If you’ve always been curious about meditation but have never given it a try, here’s some convincing evidence to get you motivated. According to a recent study, meditation not only has calming effects on the mind, but it also triggers measurable and beneficial molecular changes in the body.
For the study, a team of researchers had one group of participants perform a whole day of intensive mindful-meditation. These participants were experienced meditators. The second group of participants were encouraged to do quiet, non-meditative activities for eight hours.
The research team then measured various markers in the body. They found that after the eight-hour meditation group, there were a number of genetic and molecular differences that occurred in comparison to the quiet activity group. These differences included reduced levels of pro-inflammatory genes. These are the genes that jump into action during stressful situations.
This is new territory in mapping the health benefits of meditation. This is the first study to show a link between meditation and gene expression. The researchers hope that future studies will show that meditation could help in the treatment of chronic inflammatory conditions.
In another clinical trial performed at the University of Oxford, researchers investigated the effectiveness of an online mindfulness course in relieving symptoms of stress, anxiety, and depression.
About 300 people participated in the trial. The online program consisted of 10 sessions. The participants followed guided meditations presented in video format. Automated emails were also sent to engage the participants in mindfulness-based cognitive therapy. The study lasted four weeks.
The participants were asked to self-report their symptoms when logging in for each session. The research team found that stress, anxiety, and depression levels decreased by the end of the four week trial. Even one month after the study ended, the participants were still reporting improvements in mental health.
You can practice meditation on your own. Choose a time of day that is best for you. You may prefer the morning, when you haven’t yet started to face a busy day.
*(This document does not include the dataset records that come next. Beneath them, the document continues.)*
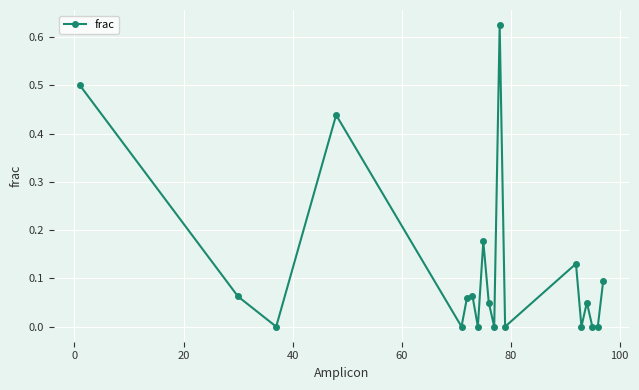

How many interior local peaks (higher than both neighbors) does the data have?

6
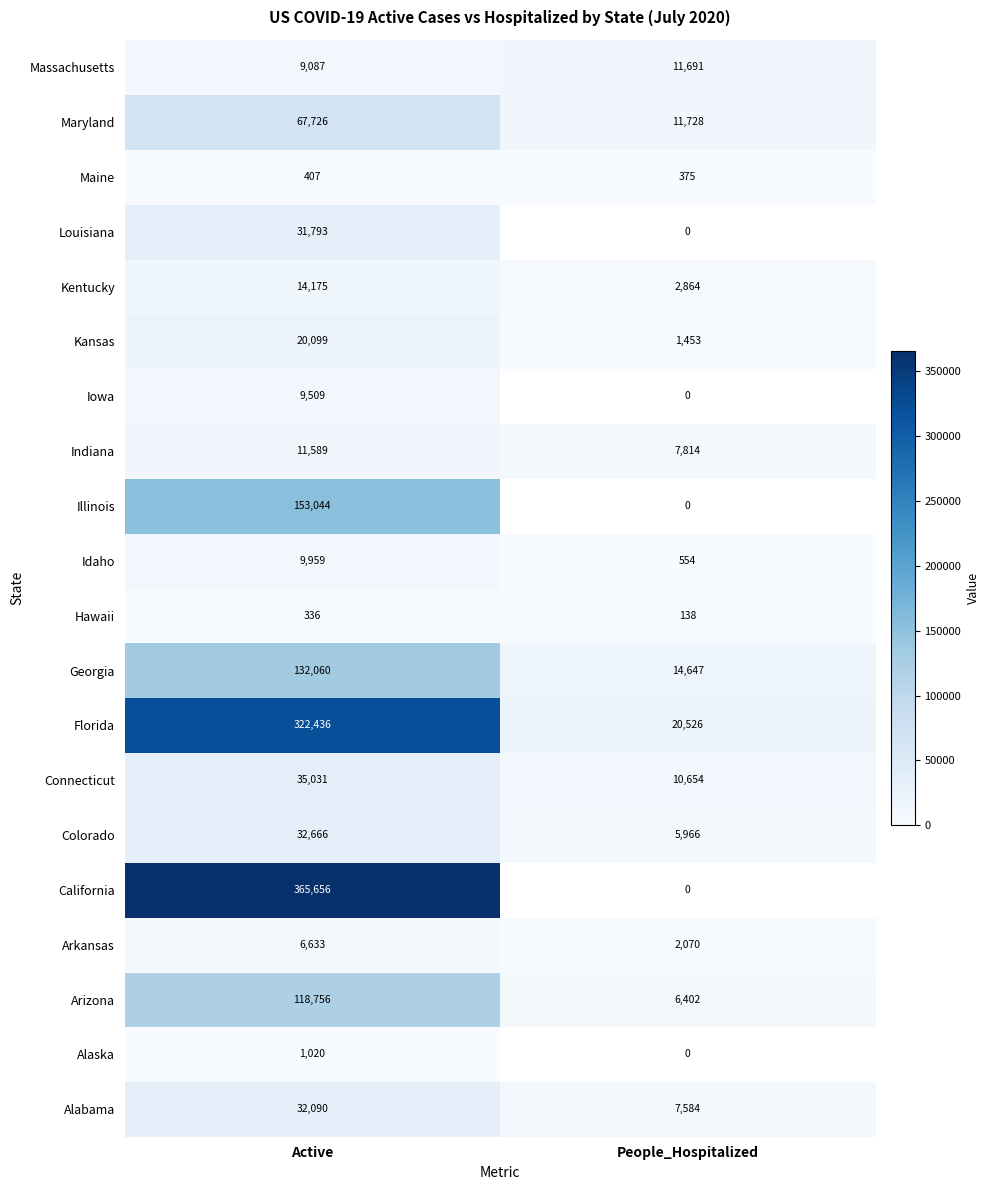

Is it true that Georgia equals 20825.4 at People_Hospitalized?

False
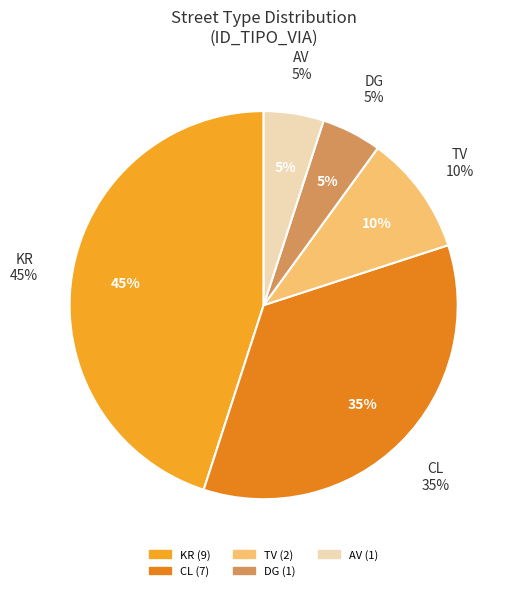

Which has a higher value, CL or KR?

KR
Or you may find that a little meditation in the afternoon creates an oasis in which to relax and de-stress before continuing on with your schedule. You might also decide that meditating before bed is the best way to ensure that you always allow time to complete this healthy practice. Everyone is different, so give all three time slots a try and see what works best.
As for the best venue, you can practice meditation with a group or you can follow a program at home. You purchase a DVD or try an online course, just like the participants in the study did.
Weber, B., “Meditation changes gene expression, study says,” Medical News Today web site, Dec. 10, 2013; http://www.medicalnewstoday.com/articles/269910.php, last accessed Dec. 10, 2013.
Krushe, A., et al., “Mindfulness online: an evaluation of the feasibility of a web-based mindfulness course for stress, anxiety and depression,” BMJ Open. November 2013; 3(11): e003498.